Work order: Give back the records that follow exactly, images excluded.
####################
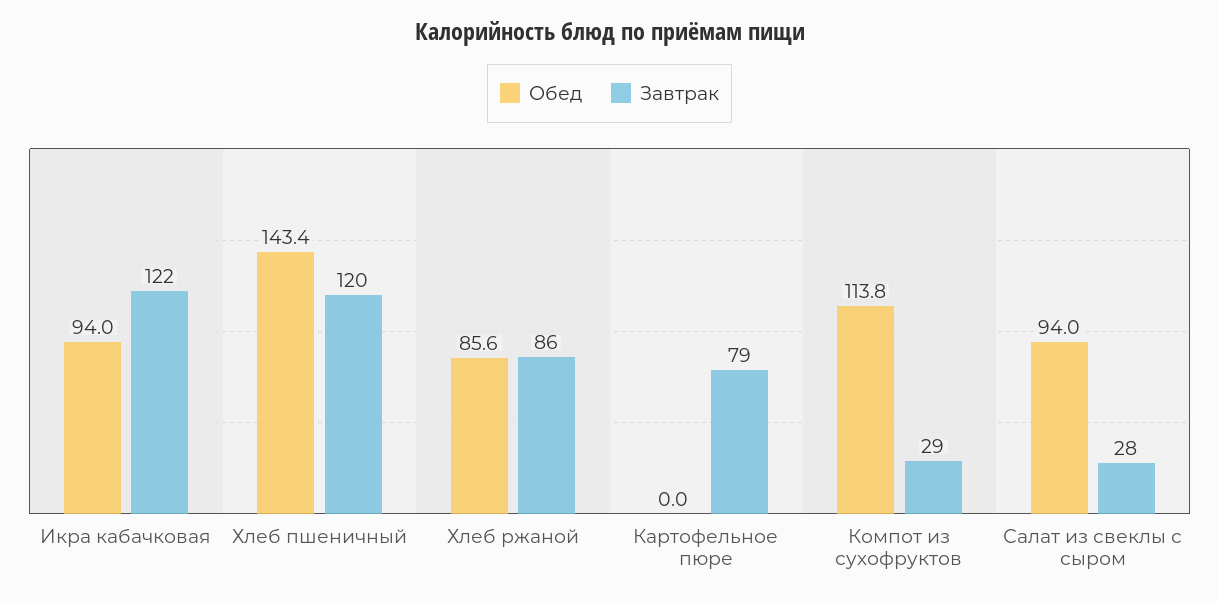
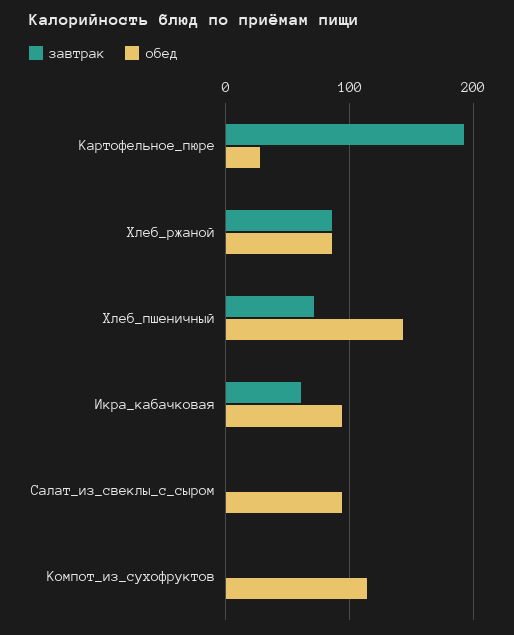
  {
    "Обед": {
      "Икра кабачковая": 94,
      "Хлеб пшеничный": 143.4,
      "Хлеб ржаной": 85.6,
-     "Картофельное пюре": 0,
+     "Картофельное пюре": 30,
      "Компот из сухофруктов": 113.8,
      "Салат из свеклы с сыром": 94
    },
    "Завтрак": {
-     "Икра кабачковая": 122,
+     "Икра кабачковая": 60,
-     "Хлеб пшеничный": 120,
+     "Хлеб пшеничный": 70,
      "Хлеб ржаной": 86,
-     "Картофельное пюре": 79,
+     "Картофельное пюре": 190,
-     "Компот из сухофруктов": 29,
+     "Компот из сухофруктов": 0,
-     "Салат из свеклы с сыром": 28
+     "Салат из свеклы с сыром": 0
    }
  }

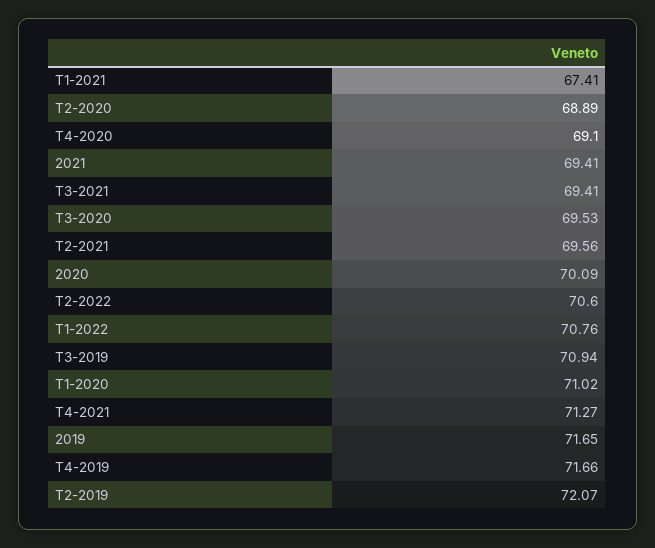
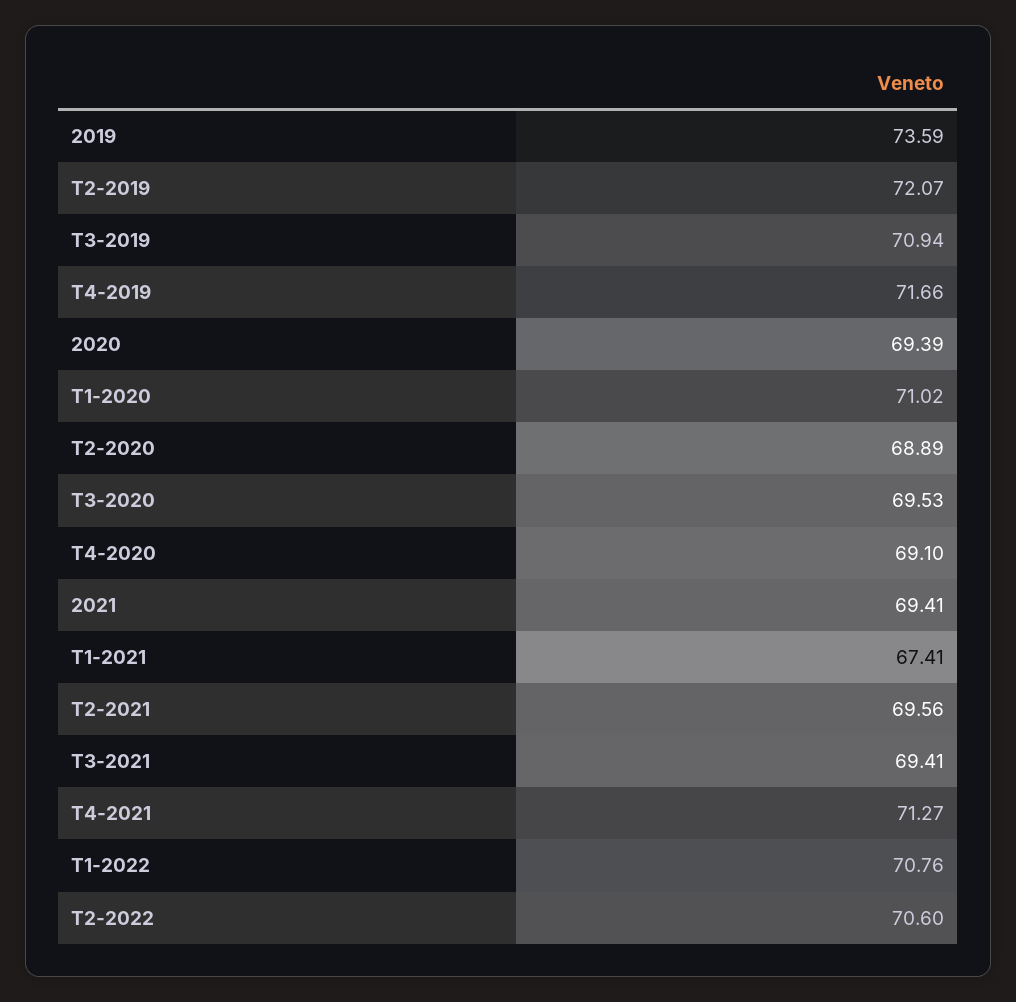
  {
    "T1-2021": 67.41,
    "T2-2020": 68.89,
    "T4-2020": 69.1,
    "2021": 69.41,
    "T3-2021": 69.41,
    "T3-2020": 69.53,
    "T2-2021": 69.56,
-   "2020": 70.09,
+   "2020": 69.39,
    "T2-2022": 70.6,
    "T1-2022": 70.76,
    "T3-2019": 70.94,
    "T1-2020": 71.02,
    "T4-2021": 71.27,
-   "2019": 71.65,
+   "2019": 73.59,
    "T4-2019": 71.66,
    "T2-2019": 72.07
  }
####################
Result below:
  {
    "Обед": {
      "Икра кабачковая": 94,
      "Хлеб пшеничный": 143.4,
      "Хлеб ржаной": 85.6,
-     "Картофельное пюре": 0,
+     "Картофельное пюре": 30,
      "Компот из сухофруктов": 113.8,
      "Салат из свеклы с сыром": 94
    },
    "Завтрак": {
-     "Икра кабачковая": 122,
+     "Икра кабачковая": 60,
-     "Хлеб пшеничный": 120,
+     "Хлеб пшеничный": 70,
      "Хлеб ржаной": 86,
-     "Картофельное пюре": 79,
+     "Картофельное пюре": 190,
-     "Компот из сухофруктов": 29,
+     "Компот из сухофруктов": 0,
-     "Салат из свеклы с сыром": 28
+     "Салат из свеклы с сыром": 0
    }
  }

  {
    "T1-2021": 67.41,
    "T2-2020": 68.89,
    "T4-2020": 69.1,
    "2021": 69.41,
    "T3-2021": 69.41,
    "T3-2020": 69.53,
    "T2-2021": 69.56,
-   "2020": 70.09,
+   "2020": 69.39,
    "T2-2022": 70.6,
    "T1-2022": 70.76,
    "T3-2019": 70.94,
    "T1-2020": 71.02,
    "T4-2021": 71.27,
-   "2019": 71.65,
+   "2019": 73.59,
    "T4-2019": 71.66,
    "T2-2019": 72.07
  }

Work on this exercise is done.